UMBs can facilitate bioremediation since they are smaller, round, and less sticky, all
factors that increase bacterial transport and thus dissemination throughout a contaminated
site. Once introduced UMBs can be resuscitated by nutrient injection. They will then
grow, divide, and metabolize the contaminant. Use of UMBs reduces injection site
plugging, a common problem for many remediation sites. In addition, they may be used
to create different flow paths as they grow and plug pores which can also facilitate
remediation.
7. Since both soil particles and microbes generally have a net negative surface charge, why
is sorption to matrix material often a factor limiting microbial transport?
Although both soil particles and microbes generally have a net negative surface charge (and thus
would be electrostatically repulsive), sorption to the matrix material is often a factor
limiting microbial transport. This is due to a number of other factors besides charge that
are attractive in nature and often outweigh the electrostatic repulsion. These include van
der Waals forces, hydrophobic interactions, cation bridging, as well as cell surface
properties such as expolymers and fimbriae.
8. Why do microbes introduced to a site often die within a few days to weeks? What
impact does this have on the transport potential of the introduced microbes?
Microbes often die within a few days to weeks of being introduced to a site because of
suboptimal conditions including nutrient limitations, temperatures, competing microbes
including protozoa, and water availability. If microbes die or are not very active once
introduced into the environment, they are likely to break open releasing their DNA into
the environment.

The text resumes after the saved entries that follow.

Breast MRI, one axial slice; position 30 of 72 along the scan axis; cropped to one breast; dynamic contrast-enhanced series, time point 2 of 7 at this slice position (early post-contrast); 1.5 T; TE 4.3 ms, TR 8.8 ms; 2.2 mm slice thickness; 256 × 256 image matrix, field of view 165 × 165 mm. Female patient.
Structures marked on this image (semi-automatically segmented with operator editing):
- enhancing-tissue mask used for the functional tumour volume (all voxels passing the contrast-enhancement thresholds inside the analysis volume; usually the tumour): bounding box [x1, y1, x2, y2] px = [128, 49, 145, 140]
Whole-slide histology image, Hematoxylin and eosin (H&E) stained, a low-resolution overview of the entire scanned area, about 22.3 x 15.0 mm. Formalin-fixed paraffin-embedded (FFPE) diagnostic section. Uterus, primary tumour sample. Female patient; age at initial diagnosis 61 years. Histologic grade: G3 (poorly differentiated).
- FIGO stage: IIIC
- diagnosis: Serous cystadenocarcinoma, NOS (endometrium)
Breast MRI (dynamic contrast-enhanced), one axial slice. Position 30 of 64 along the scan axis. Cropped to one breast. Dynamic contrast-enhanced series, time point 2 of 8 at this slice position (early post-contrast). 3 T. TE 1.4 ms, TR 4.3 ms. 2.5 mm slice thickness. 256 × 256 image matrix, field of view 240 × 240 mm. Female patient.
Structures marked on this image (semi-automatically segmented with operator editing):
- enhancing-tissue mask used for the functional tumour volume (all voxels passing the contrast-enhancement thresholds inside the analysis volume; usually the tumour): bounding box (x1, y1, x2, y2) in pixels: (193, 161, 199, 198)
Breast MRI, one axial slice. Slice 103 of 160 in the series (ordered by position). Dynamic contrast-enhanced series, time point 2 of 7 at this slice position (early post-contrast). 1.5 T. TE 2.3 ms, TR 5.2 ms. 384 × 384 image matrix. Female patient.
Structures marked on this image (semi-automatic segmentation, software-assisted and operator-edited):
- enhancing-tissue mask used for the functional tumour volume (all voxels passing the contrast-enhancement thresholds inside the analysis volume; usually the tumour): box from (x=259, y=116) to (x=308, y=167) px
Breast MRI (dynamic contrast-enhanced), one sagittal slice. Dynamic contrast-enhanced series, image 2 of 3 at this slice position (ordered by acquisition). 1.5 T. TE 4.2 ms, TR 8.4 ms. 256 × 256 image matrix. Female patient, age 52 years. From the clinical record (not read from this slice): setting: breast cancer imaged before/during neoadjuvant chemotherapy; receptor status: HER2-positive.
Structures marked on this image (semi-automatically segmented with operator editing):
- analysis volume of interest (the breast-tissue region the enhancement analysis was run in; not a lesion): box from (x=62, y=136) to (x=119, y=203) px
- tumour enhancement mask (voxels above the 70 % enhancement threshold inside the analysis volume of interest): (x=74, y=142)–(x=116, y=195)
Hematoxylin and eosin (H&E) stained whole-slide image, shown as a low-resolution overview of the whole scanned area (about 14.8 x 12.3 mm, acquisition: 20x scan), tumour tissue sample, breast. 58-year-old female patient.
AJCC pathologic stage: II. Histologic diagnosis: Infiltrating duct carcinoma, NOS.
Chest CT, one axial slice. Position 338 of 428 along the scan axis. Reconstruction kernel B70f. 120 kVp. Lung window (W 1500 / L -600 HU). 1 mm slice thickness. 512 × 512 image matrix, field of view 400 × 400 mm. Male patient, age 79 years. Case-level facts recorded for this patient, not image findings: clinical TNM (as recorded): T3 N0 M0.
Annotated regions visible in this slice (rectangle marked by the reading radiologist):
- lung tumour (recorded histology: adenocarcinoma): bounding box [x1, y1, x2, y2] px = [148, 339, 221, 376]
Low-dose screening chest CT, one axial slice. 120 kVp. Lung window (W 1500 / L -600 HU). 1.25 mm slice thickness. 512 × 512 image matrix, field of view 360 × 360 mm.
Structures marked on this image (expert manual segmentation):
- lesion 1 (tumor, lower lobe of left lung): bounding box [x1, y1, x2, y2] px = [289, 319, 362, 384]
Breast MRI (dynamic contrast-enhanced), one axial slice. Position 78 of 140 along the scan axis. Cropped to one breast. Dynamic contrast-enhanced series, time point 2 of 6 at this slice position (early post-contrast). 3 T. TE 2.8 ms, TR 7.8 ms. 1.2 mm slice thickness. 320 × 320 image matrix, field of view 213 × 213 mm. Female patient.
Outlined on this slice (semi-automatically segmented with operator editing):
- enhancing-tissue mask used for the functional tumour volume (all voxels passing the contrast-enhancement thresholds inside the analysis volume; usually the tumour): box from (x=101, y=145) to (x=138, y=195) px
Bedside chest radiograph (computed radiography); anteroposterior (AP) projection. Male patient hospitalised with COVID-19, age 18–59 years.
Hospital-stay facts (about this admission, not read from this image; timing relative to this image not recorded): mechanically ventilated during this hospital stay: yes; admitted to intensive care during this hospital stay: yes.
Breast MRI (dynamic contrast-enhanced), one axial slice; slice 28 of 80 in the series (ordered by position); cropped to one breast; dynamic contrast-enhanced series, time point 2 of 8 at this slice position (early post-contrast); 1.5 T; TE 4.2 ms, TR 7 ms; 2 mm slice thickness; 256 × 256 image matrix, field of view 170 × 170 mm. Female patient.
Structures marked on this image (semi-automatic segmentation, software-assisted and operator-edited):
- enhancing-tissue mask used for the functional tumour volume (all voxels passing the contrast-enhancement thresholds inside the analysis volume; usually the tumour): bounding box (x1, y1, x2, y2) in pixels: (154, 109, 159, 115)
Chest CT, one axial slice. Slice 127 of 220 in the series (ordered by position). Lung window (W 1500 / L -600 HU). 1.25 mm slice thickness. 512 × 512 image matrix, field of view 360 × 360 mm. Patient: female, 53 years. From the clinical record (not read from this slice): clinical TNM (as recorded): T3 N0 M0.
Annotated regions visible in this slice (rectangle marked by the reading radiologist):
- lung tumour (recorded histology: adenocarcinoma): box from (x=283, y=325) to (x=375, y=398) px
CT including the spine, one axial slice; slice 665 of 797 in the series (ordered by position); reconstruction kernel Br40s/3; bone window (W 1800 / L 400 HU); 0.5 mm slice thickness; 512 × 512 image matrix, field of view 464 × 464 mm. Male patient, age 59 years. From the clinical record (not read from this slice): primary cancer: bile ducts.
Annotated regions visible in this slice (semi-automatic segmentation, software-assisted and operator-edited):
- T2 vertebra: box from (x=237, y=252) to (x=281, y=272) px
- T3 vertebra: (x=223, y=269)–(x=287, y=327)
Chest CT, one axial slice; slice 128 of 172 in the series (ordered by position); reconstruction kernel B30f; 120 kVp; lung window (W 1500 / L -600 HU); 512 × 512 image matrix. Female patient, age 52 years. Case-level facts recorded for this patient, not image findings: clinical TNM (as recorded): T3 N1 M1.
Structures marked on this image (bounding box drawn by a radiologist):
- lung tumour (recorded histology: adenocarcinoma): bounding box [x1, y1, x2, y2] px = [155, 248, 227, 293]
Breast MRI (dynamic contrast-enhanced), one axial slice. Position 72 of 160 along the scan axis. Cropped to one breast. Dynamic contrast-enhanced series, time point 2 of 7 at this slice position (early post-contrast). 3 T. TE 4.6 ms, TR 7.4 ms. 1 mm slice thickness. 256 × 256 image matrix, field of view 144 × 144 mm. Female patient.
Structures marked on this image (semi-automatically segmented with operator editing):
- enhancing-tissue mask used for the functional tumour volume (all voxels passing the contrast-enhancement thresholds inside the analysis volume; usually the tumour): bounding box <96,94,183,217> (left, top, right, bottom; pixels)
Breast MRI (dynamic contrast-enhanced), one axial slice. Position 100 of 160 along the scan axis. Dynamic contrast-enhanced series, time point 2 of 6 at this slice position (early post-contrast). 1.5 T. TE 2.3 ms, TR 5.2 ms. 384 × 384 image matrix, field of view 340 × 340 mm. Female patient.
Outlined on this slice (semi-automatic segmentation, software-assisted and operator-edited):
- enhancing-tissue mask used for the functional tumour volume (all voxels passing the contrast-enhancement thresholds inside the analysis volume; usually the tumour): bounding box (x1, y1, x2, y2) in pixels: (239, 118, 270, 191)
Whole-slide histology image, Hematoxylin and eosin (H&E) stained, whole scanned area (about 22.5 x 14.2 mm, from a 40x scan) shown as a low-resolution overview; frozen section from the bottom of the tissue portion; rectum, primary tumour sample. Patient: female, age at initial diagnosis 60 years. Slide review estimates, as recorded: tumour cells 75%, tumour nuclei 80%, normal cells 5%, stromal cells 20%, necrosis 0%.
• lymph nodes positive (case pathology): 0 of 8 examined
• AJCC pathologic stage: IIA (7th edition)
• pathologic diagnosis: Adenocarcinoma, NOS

The microbes themselves have a decreased transport potential, but
their genetic material may be transported or sorbed to colloids where it may be protected
from degradation. The DNA may also be taken up into other indigenous microbes and
the transport potential of these microbes will be dependent on their properties. In some
cases, genetic exchange into indigenous populations has resulted in the increased
transport of genes of interest within these populations.